Being a Relentless Recruiter

Whether you’re scaling from zero or hiring your next VP, relentless recruiting is non-negotiable. Lemkin urges founders to interview at least 200 top candidates for every key role—no shortcuts. Top recruiters wake at dawn with two “must-talk” profiles in hand and fill calendars before lunch. They chase referrals, cold email founders who shine in webinars, and review GitHub projects until they discover hidden gems. The payoff: a team that delivers peak performance and retains that performance under pressure. As Lemkin quips, “You don’t just fill seats; you build a culture of excellence.”

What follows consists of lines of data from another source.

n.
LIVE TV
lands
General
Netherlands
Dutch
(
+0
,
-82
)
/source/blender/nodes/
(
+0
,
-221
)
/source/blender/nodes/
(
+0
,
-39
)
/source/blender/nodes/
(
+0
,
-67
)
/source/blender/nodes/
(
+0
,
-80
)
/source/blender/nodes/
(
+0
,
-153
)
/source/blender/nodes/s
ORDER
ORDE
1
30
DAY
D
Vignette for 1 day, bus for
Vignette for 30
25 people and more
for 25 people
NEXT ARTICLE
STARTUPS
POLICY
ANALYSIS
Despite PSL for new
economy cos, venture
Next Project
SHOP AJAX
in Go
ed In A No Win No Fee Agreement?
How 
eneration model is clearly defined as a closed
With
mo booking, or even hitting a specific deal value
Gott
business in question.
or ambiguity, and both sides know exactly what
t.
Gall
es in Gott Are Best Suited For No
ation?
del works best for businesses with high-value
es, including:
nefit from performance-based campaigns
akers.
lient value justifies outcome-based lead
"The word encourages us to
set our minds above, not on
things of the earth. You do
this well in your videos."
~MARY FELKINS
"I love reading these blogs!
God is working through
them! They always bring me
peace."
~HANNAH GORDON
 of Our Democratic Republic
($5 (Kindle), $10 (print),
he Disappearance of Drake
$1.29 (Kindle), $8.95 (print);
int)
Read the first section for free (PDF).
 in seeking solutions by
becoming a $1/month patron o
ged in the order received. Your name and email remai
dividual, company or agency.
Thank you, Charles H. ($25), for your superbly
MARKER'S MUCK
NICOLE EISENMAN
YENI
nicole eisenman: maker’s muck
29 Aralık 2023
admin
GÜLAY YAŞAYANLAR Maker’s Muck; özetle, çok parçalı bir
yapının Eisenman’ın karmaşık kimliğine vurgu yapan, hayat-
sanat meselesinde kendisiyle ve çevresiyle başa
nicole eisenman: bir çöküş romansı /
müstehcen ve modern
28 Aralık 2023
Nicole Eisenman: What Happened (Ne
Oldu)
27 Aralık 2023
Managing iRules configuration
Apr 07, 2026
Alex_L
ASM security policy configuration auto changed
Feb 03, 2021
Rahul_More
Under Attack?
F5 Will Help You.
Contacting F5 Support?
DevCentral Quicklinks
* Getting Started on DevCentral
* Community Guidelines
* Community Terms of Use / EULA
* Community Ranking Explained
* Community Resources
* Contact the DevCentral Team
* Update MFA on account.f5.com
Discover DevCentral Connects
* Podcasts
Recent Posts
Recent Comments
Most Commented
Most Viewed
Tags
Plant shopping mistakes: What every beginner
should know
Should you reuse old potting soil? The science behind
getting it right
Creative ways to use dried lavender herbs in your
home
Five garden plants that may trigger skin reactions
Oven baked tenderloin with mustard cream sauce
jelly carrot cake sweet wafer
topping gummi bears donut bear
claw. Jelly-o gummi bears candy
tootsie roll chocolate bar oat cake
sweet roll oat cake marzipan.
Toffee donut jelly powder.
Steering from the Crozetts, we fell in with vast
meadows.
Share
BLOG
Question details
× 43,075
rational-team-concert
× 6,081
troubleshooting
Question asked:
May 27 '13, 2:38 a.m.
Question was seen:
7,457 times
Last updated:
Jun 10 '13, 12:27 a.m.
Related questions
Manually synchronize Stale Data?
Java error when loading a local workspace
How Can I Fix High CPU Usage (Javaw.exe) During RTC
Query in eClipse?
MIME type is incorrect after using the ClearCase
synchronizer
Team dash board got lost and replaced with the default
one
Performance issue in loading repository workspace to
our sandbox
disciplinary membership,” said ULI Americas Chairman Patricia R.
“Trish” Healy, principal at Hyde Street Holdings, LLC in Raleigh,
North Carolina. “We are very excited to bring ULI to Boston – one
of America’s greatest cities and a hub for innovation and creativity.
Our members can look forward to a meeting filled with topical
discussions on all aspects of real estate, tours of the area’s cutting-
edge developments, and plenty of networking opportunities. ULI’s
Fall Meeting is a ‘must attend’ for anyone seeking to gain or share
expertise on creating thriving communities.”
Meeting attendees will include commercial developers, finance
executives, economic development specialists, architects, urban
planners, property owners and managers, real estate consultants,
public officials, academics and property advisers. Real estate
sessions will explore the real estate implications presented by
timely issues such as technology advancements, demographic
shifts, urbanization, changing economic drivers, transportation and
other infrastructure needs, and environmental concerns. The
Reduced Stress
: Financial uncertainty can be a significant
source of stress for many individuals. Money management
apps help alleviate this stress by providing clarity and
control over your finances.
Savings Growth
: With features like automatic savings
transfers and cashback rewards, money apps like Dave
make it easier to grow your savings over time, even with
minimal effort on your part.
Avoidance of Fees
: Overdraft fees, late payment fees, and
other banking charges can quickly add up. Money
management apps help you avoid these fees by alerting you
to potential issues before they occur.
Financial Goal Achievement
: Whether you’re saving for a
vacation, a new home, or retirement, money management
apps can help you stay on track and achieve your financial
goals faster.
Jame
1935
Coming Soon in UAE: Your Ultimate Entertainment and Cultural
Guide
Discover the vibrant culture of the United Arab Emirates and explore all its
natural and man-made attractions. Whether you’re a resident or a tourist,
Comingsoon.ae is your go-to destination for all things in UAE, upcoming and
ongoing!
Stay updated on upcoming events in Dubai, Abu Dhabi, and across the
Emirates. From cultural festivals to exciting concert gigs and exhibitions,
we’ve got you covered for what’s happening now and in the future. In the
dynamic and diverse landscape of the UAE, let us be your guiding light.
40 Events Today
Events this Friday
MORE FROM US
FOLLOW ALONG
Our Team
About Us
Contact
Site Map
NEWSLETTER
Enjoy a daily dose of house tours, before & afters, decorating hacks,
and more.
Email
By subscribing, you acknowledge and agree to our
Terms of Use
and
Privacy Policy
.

Seeing Through the Fog of War

Navigating today’s AI landscape is like marching through a battlefield in dense fog. Yesterday’s dominators—large CPaaS providers, CRM giants—can be blindsided by new models or aggregator layers. Founders must ship “insanely good software” and then double down on dominating a niche market. That pattern held true in earlier eras—zero to one was rare, one to ten was tough, but ten to 100 often felt inevitable. AI has shattered that punch-card formula. Now every tier faces disruption, and competition shows up overnight. The key to clarity: stay laser-focused on a narrowly defined problem, iterate rapidly on user feedback, and guard against feature creep. True advantage will come to those who see five steps ahead, not just who can build the next chatbot.

The Future of Work for Gen Alpha

The next generation is rewriting the employment playbook. Lemkin observes that many teenagers he knows would rather live cheaply abroad and monetize online than pursue a traditional job. Nearly 10% of his son’s high school class opted out of college entirely, planning to build “digital nomad” careers in Eastern Europe or Southeast Asia. Meanwhile, Gen Z college students are already mapping tracks to graduate school as a way to defer full-time roles. What does this mean for founders? You’ll need flexible roles, project-based contracts, and AI-augmented workflows to attract young talent. Tasks like session summaries, basic customer support, or content editing can shift to well-trained AI agents. Human hires will excel in creative problem solving, relationship building, and cross-domain strategy—roles that AI can’t fully replicate.

Key Takeaways:

  • Innovate or Die: Traditional software brands must integrate AI continuously or cede ground to startups.
  • Leverage AI Doubles: Train a digital version of yourself with your content to handle 10× the volume and uncover candid user feedback.
  • Recruit Relentlessly: Interview 200 candidates for crucial roles to secure top talent and build a high-performance culture.

What strategies will you adopt next to stay ahead in the dynamic world of AI?